━━ EXTRACTED DATA

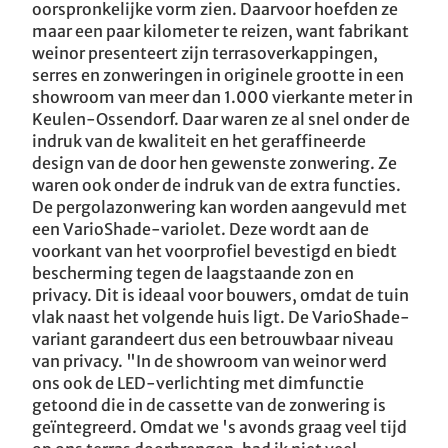
oorspronkelijke vorm zien. Daarvoor hoefden ze
maar een paar kilometer te reizen, want fabrikant
weinor presenteert zijn terrasoverkappingen,
serres en zonweringen in originele grootte in een
showroom van meer dan 1.000 vierkante meter in
Keulen-Ossendorf. Daar waren ze al snel onder de
indruk van de kwaliteit en het geraffineerde
design van de door hen gewenste zonwering. Ze
waren ook onder de indruk van de extra functies.
De pergolazonwering kan worden aangevuld met
een VarioShade-variolet. Deze wordt aan de
voorkant van het voorprofiel bevestigd en biedt
bescherming tegen de laagstaande zon en
privacy. Dit is ideaal voor bouwers, omdat de tuin
vlak naast het volgende huis ligt. De VarioShade-
variant garandeert dus een betrouwbaar niveau
van privacy. "In de showroom van weinor werd
ons ook de LED-verlichting met dimfunctie
getoond die in de cassette van de zonwering is
geïntegreerd. Omdat we 's avonds graag veel tijd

━━━━

#### PROBLEM DESCRIPTION
Word for word, reproduce the material above and omit each image.

#### YOUR SOLUTION
oorspronkelijke vorm zien. Daarvoor hoefden ze
maar een paar kilometer te reizen, want fabrikant
weinor presenteert zijn terrasoverkappingen,
serres en zonweringen in originele grootte in een
showroom van meer dan 1.000 vierkante meter in
Keulen-Ossendorf. Daar waren ze al snel onder de
indruk van de kwaliteit en het geraffineerde
design van de door hen gewenste zonwering. Ze
waren ook onder de indruk van de extra functies.
De pergolazonwering kan worden aangevuld met
een VarioShade-variolet. Deze wordt aan de
voorkant van het voorprofiel bevestigd en biedt
bescherming tegen de laagstaande zon en
privacy. Dit is ideaal voor bouwers, omdat de tuin
vlak naast het volgende huis ligt. De VarioShade-
variant garandeert dus een betrouwbaar niveau
van privacy. "In de showroom van weinor werd
ons ook de LED-verlichting met dimfunctie
getoond die in de cassette van de zonwering is
geïntegreerd. Omdat we 's avonds graag veel tijd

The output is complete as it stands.